“Dottore è vero che chi si somiglia si piglia o lei è più della teoria che gli opposti si attraggono?”. Questa domanda sembra banale ma non lo è. Come sono un convinto sostenitore della teoria che “chi si somiglia si piglia” è altrettanto vero che gli opposti si attraggono in funzione di “mettere pepe” a fronte di una condivisione di valori

Per costruire una relazione efficace e felice l’aspetto valoriale diventa l’elemento principe; quando invece ci si riferisce al desiderio sessuale, alla carica erotica o agli incontri sessuali one shot o molto brevi a livello temporale, quindi strettamente legati all’attrazione fisica, si può soprassedere alla valutazione di questo aspetto. Nel momento in cui ci avviciniamo a qualcuno non lo facciamo solo in funzione di ciò che noi pensiamo potremmo diventare o come potremmo evolvere o come potremmo stare all’interno di una relazione con questa persona ma sigilliamo questo desiderio solo nel momento in cui siamo consci ci sia un terreno di valori simili o comunque coniugabili in un’ottica di evoluzione personale. È altrettanto vero che talvolta questi valori non sono immediatamente visibili. In questo momento si può dire che sì, gli opposti si attraggono, perché nel momento in cui ad un livello più manifesto ci sono delle caratteristiche antitetiche ma si percepisce un certo allineamento valoriale viene da chiedersi “ma come fa una persona così diversa da me e anche così lontana a trasmettermi di avere i medesimi valori?”. Da lì inizia questa attrazione forte dove c’è tutta una parte di scoperta e di esplorazione, di novità che magari, nel momento in cui invece non c’è solo un allineamento di valore, viene perduta e quindi poi si perde anche la parte di pepe all’interno della relazione.

■ DOMANDE DI STUDIO:
**a.** Secondo il brano, perché in certi casi si può dire che gli opposti si attraggono? Rispondi con una, due o tre frasi.
**b.** Rispondi a queste domande sul brano:
(i) Qual è l'elemento principe per costruire una relazione efficace e felice?
(ii) In quali casi si può soprassedere alla valutazione dell'aspetto valoriale?
(iii) Insieme alla parte di scoperta e novità, che cosa si perde poi all'interno della relazione?
Per rispondere basta il brano.

Dati raccolti
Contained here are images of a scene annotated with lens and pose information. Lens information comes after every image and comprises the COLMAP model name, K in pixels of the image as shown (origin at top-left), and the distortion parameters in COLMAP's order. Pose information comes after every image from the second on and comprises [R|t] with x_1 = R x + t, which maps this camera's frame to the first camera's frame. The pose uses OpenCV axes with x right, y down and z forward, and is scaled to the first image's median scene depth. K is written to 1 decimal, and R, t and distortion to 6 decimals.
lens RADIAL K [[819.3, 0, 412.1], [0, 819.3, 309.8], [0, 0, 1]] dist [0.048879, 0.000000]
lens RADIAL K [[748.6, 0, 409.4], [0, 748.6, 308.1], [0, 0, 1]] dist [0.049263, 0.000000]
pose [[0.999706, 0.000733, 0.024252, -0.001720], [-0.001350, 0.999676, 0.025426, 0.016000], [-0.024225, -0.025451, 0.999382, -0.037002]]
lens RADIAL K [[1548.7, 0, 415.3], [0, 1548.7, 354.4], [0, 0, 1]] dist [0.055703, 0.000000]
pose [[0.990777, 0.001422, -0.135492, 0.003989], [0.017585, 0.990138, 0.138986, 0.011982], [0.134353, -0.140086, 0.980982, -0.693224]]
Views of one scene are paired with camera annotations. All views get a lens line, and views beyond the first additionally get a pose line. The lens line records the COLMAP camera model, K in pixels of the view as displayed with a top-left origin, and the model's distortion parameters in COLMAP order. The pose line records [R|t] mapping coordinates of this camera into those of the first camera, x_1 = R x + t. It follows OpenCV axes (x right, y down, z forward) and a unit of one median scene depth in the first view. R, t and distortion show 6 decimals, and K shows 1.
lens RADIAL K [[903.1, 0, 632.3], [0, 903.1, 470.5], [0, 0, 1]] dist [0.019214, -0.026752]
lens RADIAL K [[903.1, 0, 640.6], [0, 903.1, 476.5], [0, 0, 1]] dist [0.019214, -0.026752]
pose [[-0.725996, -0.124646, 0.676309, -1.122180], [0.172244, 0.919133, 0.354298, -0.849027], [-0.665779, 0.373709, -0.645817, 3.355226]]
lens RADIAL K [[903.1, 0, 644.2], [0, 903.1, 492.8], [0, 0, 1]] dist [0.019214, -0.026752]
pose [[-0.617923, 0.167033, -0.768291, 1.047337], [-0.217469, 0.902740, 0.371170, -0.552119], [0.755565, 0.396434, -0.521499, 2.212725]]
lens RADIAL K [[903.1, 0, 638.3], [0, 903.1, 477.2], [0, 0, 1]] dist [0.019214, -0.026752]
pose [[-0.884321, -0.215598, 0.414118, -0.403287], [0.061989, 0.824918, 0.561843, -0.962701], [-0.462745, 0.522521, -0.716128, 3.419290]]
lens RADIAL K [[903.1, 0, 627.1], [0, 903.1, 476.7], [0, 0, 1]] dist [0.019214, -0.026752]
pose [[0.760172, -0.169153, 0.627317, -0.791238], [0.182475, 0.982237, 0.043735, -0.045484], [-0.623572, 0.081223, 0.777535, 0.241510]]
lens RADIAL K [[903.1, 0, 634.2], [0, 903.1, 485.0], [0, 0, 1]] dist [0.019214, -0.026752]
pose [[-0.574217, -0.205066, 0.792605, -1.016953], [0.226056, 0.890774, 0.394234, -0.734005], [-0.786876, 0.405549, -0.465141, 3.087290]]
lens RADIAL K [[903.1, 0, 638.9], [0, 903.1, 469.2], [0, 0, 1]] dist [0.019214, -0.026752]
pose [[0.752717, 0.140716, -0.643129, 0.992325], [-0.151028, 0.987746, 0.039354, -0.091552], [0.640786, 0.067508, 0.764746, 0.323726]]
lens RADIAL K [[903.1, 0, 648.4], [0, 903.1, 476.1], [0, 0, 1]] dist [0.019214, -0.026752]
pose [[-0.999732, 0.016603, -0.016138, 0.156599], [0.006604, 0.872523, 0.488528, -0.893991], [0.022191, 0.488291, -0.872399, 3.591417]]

■ SOLUZIONI:
**a.** Succede quando, a un livello più manifesto, ci sono caratteristiche antitetiche ma si percepisce un certo allineamento valoriale. Allora ci si chiede come una persona così diversa e lontana possa trasmettere gli stessi valori. Da lì nasce un'attrazione forte, fatta di scoperta, esplorazione e novità.

**b.**
(i) L'aspetto valoriale.
(ii) Nel desiderio sessuale, nella carica erotica o negli incontri sessuali one shot o molto brevi, strettamente legati all'attrazione fisica.
(iii) La parte di pepe.